Pharmapreise: Wie die Milliardenprofite zustande kommen
Das Krebsmedikament Keytruda ist das umsatzstärkste der Schweiz. 183 Millionen Franken kosteten Therapien damit 2024 laut dem Krankenversicherer Helsana. Das ergibt Kosten von 70 000 Franken pro Patient:in und Jahr. Der US-Hersteller Merck erwirtschaftet damit exorbitante Profite. Wie hoch diese ausfallen und mit welchem Geschäftsmodell sie zustande kommen, das hat nun die NGO Public Eye zusammen mit dem International Consortium of Investigative Journalists (ICIJ) dargelegt.

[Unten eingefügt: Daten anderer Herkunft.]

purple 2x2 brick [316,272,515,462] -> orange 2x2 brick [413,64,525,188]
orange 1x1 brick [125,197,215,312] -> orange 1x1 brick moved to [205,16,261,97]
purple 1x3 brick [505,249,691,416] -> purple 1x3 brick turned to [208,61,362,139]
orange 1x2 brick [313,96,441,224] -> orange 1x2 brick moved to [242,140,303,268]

Seit der Einführung Ende 2014 hat Merck mit Keytruda weltweit über 160 Milliarden US-Dollar eingenommen. Der Konzern rechtfertigt die hohen Kosten einerseits mit der – unbestrittenen – Wirksamkeit des Medikaments, andererseits mit den angeblich hohen Entwicklungskosten. Diese sollen laut Merck bei dreissig Milliarden Dollar liegen. Gemäss Public Eye dürften diese Kosten allerdings nicht mehr als zwei Milliarden Dollar betragen haben. Die NGO hat für diese Schätzung Datenbanken mit klinischen Studien zu Keytruda ausgewertet. Merck erklärte dagegen gegenüber dem ICIJ, man setze verantwortungsvolle Preise fest, die den Wert für die Patient:innen, die Bezahlenden und die Gesellschaft spiegeln würden.